Dar es Salaam. East African countries have dropped in the Economist Intelligence Unit’s global survey on financial inclusion.
The 2018 Global Microscope provides a unique insight into the leading practices that governments and regulators are adopting to channel the digital revolution of financial services into greater levels of financial inclusion.
Tanzania has dropped from first in 2016 to second currently among East African Community (EAC) member states, with Rwanda climbing from third to first. Kenya, which was second in 2016, has dropped to third.
Globally, Uganda and Kenya have dropped sharply among the 55 surveyed countries, the report shows.
Uganda is now ranked 48th, down from 33rd position, while Kenya has plunged to 28th spot from eighth.
Uganda’s latest score is 34/100 compared to 46/100 in 2016, while Kenya has dropped to 54/100 from 61/100.
Tanzania dropped to 14th position globally from sixth, while Rwanda is down to 11th from eighth.
Tanzania scored 60/100 in 2018 from 62/100 in 2016, while Rwanda rose slightly to 62/100 from 61/100.
East African countries’ drop down the rankings is largely a result of higher growth in other countries such as Uruguay, Pakistan, Argentina, Brazil, China, Paraguay and South Africa.
It has been reported that Tanzania has made great strides in improving financial inclusion, whose promotion is among the government’s priorities.
Legislation is said to be fair and proportionate, allowing the emergence of many fintech start-ups.
Tanzania is also among the first African countries to achieve complete interoperability in mobile money services.

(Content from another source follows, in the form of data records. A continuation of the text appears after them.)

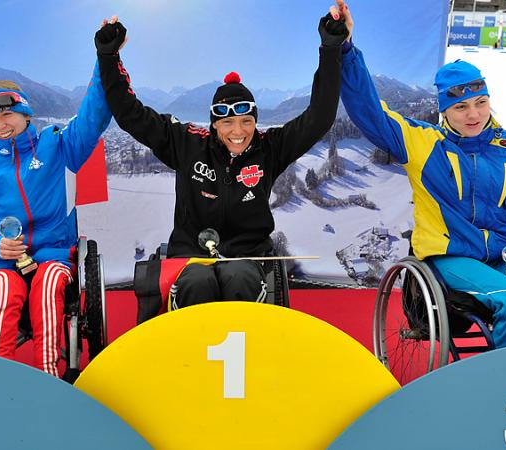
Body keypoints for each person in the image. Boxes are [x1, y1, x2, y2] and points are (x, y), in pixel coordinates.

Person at [334, 0, 506, 348]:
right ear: (444, 110)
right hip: (449, 257)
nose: (473, 115)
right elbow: (369, 112)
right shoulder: (423, 143)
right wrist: (346, 50)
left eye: (480, 103)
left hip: (502, 259)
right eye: (460, 107)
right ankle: (498, 392)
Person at [94, 12, 346, 309]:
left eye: (246, 121)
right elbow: (130, 114)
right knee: (197, 282)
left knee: (238, 277)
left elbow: (319, 117)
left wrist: (330, 49)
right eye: (227, 123)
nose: (238, 132)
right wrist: (109, 56)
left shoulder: (269, 149)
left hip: (247, 258)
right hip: (190, 255)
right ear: (214, 124)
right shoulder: (187, 143)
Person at [0, 42, 112, 376]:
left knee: (49, 285)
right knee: (5, 291)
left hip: (54, 254)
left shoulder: (58, 145)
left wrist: (105, 57)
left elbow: (94, 116)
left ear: (26, 113)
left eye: (7, 114)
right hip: (3, 260)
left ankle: (49, 380)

Along with the rest of East Africa, Tanzania has emerged as a hub for fintech and innovation.
However, more needs to be done on consumer protection despite significant strides having been made in the past few years.
The report says the Rwandan government has created a conducive environment in which to improve financial inclusion, as financial literacy is promoted by banks and schools.

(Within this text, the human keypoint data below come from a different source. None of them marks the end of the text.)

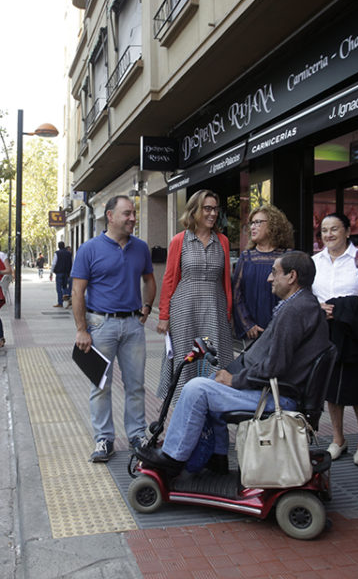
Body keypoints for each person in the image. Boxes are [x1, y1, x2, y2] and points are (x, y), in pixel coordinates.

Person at [136, 251, 331, 473]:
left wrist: (235, 380)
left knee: (196, 389)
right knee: (211, 380)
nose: (269, 278)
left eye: (274, 272)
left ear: (292, 276)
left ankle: (173, 456)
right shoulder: (303, 305)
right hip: (280, 391)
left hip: (279, 398)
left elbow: (274, 367)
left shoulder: (295, 311)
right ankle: (217, 456)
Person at [72, 195, 156, 463]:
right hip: (100, 325)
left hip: (133, 325)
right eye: (127, 213)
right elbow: (77, 291)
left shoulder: (140, 248)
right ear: (110, 216)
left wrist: (147, 306)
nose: (132, 218)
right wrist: (81, 329)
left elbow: (149, 280)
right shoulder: (89, 249)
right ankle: (104, 439)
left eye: (134, 213)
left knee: (136, 385)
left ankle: (137, 435)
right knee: (100, 385)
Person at [311, 212, 358, 466]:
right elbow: (307, 293)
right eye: (324, 230)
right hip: (326, 330)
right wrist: (320, 307)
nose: (328, 235)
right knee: (331, 387)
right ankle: (338, 438)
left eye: (334, 229)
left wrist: (341, 308)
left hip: (356, 329)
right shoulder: (315, 261)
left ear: (348, 231)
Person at [157, 189, 233, 403]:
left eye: (215, 209)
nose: (213, 214)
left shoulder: (223, 241)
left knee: (214, 358)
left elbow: (226, 281)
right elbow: (169, 279)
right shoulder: (179, 240)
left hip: (215, 309)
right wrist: (164, 316)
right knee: (186, 358)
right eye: (207, 208)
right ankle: (183, 408)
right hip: (184, 310)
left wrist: (228, 312)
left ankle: (213, 409)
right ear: (194, 210)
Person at [231, 204, 294, 342]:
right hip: (253, 332)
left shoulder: (288, 256)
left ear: (273, 225)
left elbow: (295, 294)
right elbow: (236, 294)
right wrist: (247, 324)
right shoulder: (246, 257)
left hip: (282, 331)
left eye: (258, 222)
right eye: (252, 223)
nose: (253, 227)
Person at [51, 241, 73, 308]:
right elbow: (71, 263)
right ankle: (68, 299)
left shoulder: (57, 253)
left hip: (59, 273)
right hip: (66, 273)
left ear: (58, 246)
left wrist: (51, 272)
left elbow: (54, 263)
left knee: (59, 288)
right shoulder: (69, 253)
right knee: (65, 287)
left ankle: (60, 303)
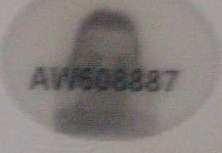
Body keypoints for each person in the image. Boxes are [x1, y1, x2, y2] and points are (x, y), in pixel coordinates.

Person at [53, 9, 158, 138]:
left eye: (121, 63)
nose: (106, 74)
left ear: (137, 71)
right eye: (93, 61)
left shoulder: (147, 129)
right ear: (73, 67)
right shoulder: (55, 125)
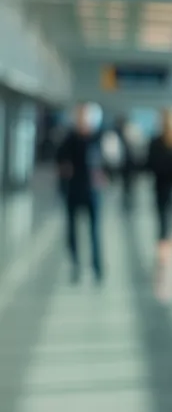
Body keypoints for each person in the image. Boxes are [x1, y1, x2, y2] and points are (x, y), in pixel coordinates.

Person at [55, 102, 105, 283]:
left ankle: (97, 266)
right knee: (72, 231)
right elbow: (59, 161)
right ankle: (75, 264)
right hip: (74, 190)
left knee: (94, 231)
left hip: (92, 191)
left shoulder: (98, 138)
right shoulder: (69, 139)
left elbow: (108, 162)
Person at [147, 106, 172, 299]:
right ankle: (167, 263)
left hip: (162, 191)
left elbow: (149, 165)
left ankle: (164, 264)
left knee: (163, 228)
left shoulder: (155, 143)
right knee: (170, 230)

“There is good cooperation between government agencies and the private sector as regulatory sandboxes combined with strong and supportive financial authorities have propelled the growth of a fintech start-up hub in the country,” says the EIU report.
It suggests that as the digital financial ecosystem develops in Rwanda, it will be imperative for the country to strengthen consumer data protection laws.

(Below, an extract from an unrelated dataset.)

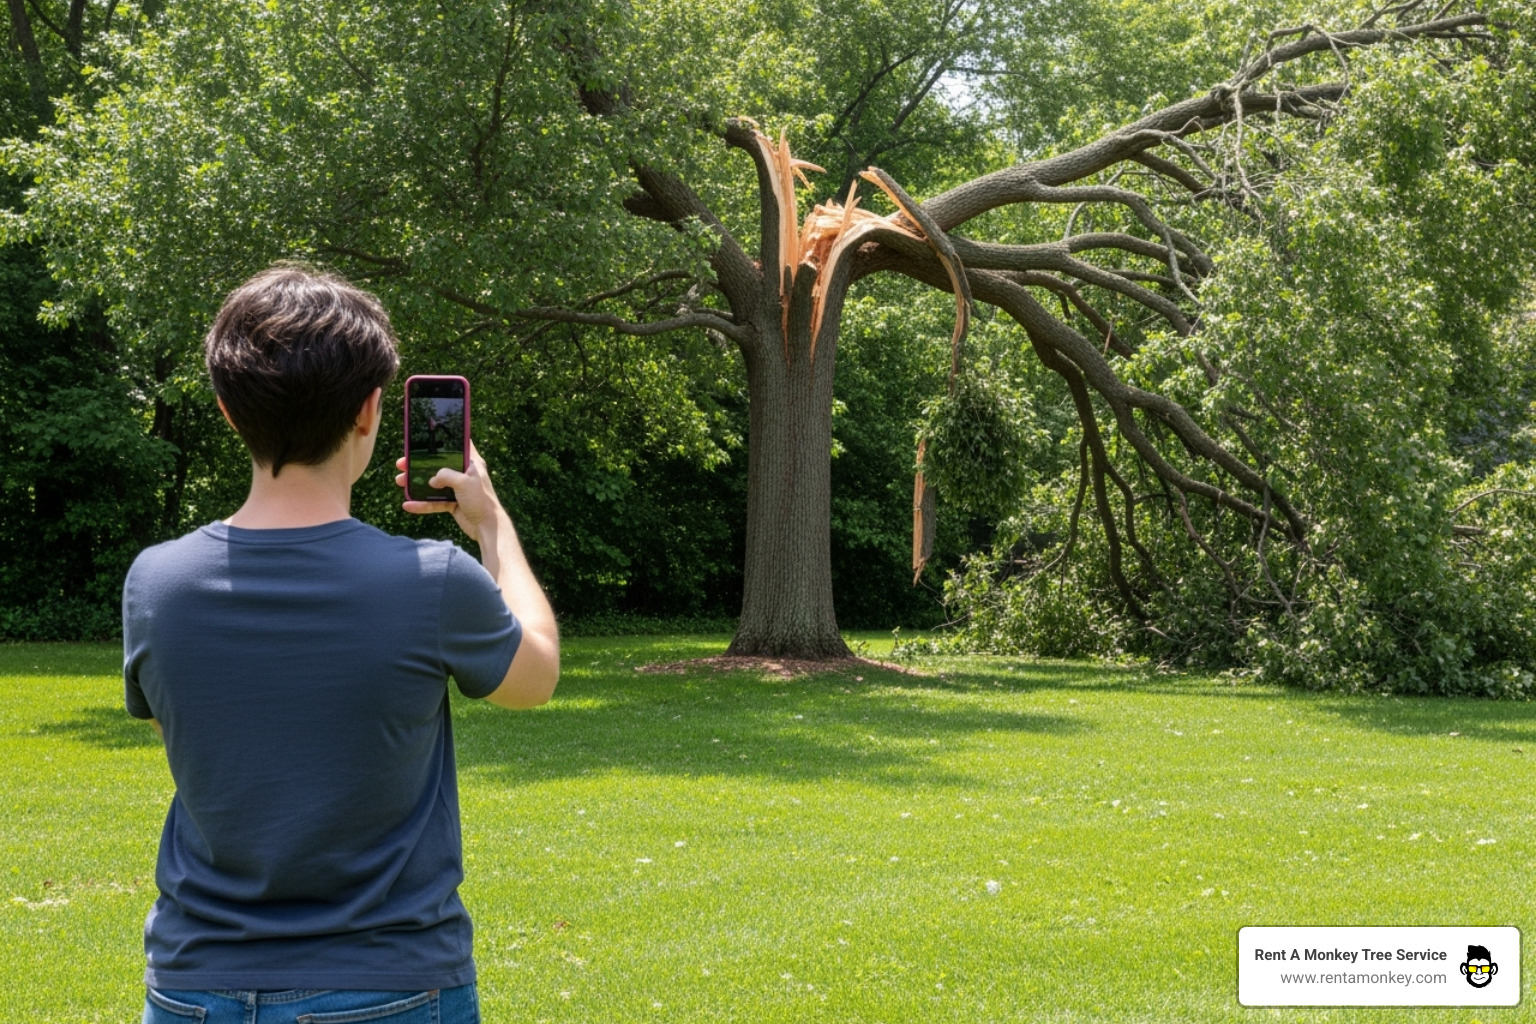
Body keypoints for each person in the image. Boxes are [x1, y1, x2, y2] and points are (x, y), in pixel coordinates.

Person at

A large portion of Rwanda’s population remains unbanked, with only 36 and 31 per cent of adults having bank and mobile money accounts, respectively, in 2017, according to the World Bank.
According to the EIU, Kenya has made significant progress in financial inclusion, supported mainly by the extraordinary growth of mobile money service providers.
The Kenyan government has been proactive and amended financial regulation based on prevailing market conditions. It has also improved ease of doing business.
The key enabler for financial inclusion is the interoperability of mobile phone financial services whereby users can now send money from one operator to another in a cost-effective manner.
According to Global Findex 2017, 73 per cent of adults in Kenya have mobile money accounts, up from 58 per cent in 2014. Twenty per cent of adults were unbanked in 2017.
Uganda’s enabling environment for financial inclusion has been strengthened by the introduction of regulations aimed at widening financial access and outlining a comprehensive strategy, says the EIU report.
The report shows that 58 per cent (10.8 million) of Ugandan adults engage with formal financial services. This rises to 78 per cent when informal financial services are taken into account.
However, the main barrier is the lack of an interoperability platform managed by regulators, and transfers among mobile service providers are subject only to agreements between operators.